Наступила тишина. У Нади округлились глаза, превратившись в два блестящих удивлённых блюдечка. Роберт сразу посерьёзнел. Он почувствовал пилотским чутьём, что предположения, высказанные экологом, повлекут за собой решения, по важности чрезвычайные. Не только для большой науки, а может быть, и вовсе не для неё. А для их маленькой научной экспедиции в целом. Чекерс тряхнул головой, отгоняя непонятное беспокойство.
– Гипотеза заманчивая, – сказал он, – и даже стройная. Но авантюрная, в твоём духе, Игорь. Впрочем, я не учёный, мне трудно судить. Если ты вдруг окажешься прав, Игорь, то ты открыл такое… Кайобланко станет самой известной после Земли планетой. А ты на правах первооткрывателя сможешь бывать тут, когда захочешь. Или возглавишь экологический центр. А может быть, и войдёшь в комиссию по Контакту… – Роберт остановился, заметив, что его уводит не туда, – с чего это он принялся разрисовывать Краснову перспективы? Неужели подсознательно для того, чтобы перехватить инициативу, увести эколога в сторону и не дать разговору дойти до той точки, откуда вернуться уже будет невозможно? Пилот кашлянул, чтобы скрыть замешательство, и продолжил уже в своей обычной, чёткой, суховатой манере: – Но это потом. Через год или чуть раньше. В общем, жизнь покажет. А нам надо трогаться. Надеюсь, ты не потребуешь, Игорь, задержаться ещё. Что мы сумеем тут сделать нашими силами? Только время тянуть.
– Ты прав, Боб, – сказал Игорь. – Сюда нужно полновесную научную экспедицию, целевую, специализированную, чтобы всё досконально выяснить и проверить. И ты прав, что нам пора трогаться – необходимо, не теряя времени, доставить домой информацию. Может быть, даже не залетая на Кайонегро. Но.
– Что «но»? Что ты всё недоговариваешь? «Может быть.», «вдруг.», «но.». Выкладывай, о чём думаешь.
– Скажи мне ещё раз, Боб: мы в состоянии подняться, хотя бы до поверхности, на вертолётной тяге?
– Ты же знаешь, что пропеллеры искорёжены и их не исправить. А запасные в прицепе. Стартовать надо только на ионной тяге.
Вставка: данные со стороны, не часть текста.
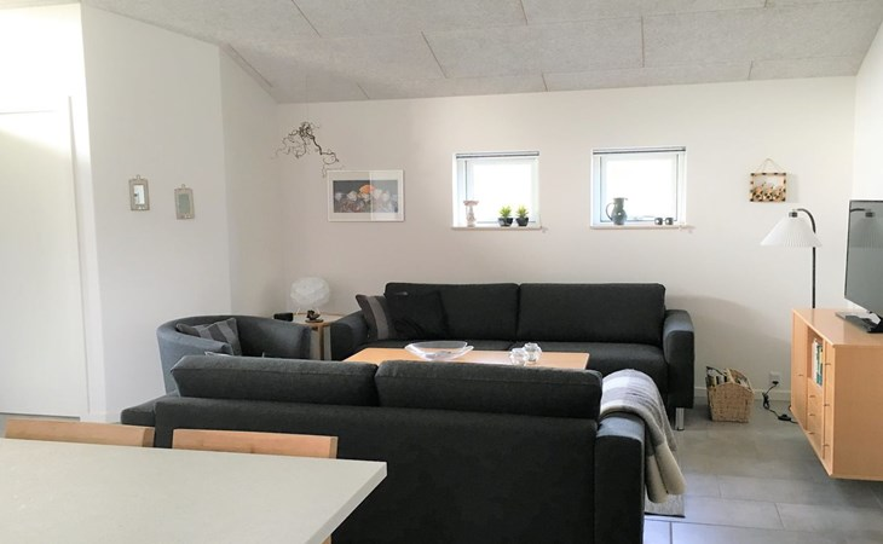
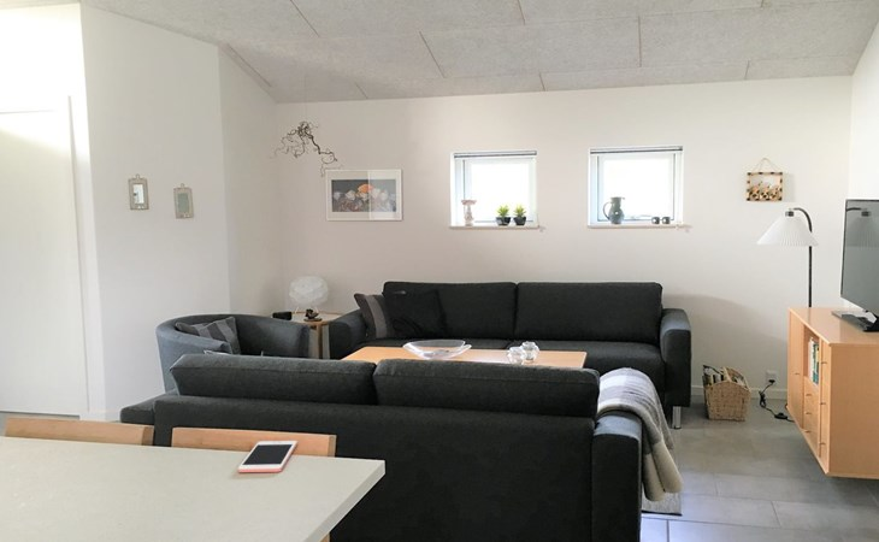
+ cell phone [237,440,299,473]
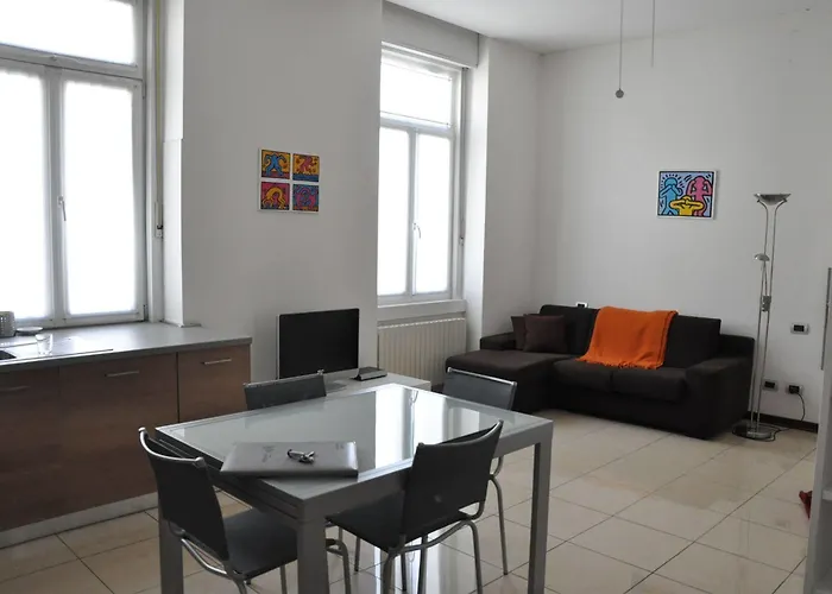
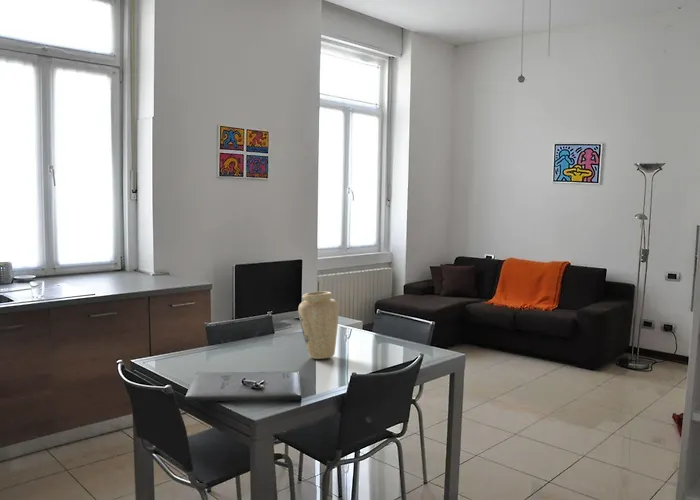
+ vase [297,291,339,360]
– А-а-ах! – даже не вскрикнула, выдохнула сдавленно Надя и зажала рот ладонями. Потом отняла руки от лица и прошептала: – А кораллы! Как же кораллы! Мы же… их… УБЬЁМ!!!
На пороге появился хозяин дома, главный эколог планеты, руководящий научным штатом из пяти человек. Эколога отличали вызывающая молодость, красная клетчатая ковбойка и весёлые задиристые серые глаза. Таким, по крайней мере, Игорь был в первый день их знакомства на Анторге, таким знала Надя своего начальника и друга. Но разве только экология объединяет их с Игорем? Нет! Их связывает – причём всё крепче – что-то ещё, и что «что-то» уже начало проявляться в этой экспедиции.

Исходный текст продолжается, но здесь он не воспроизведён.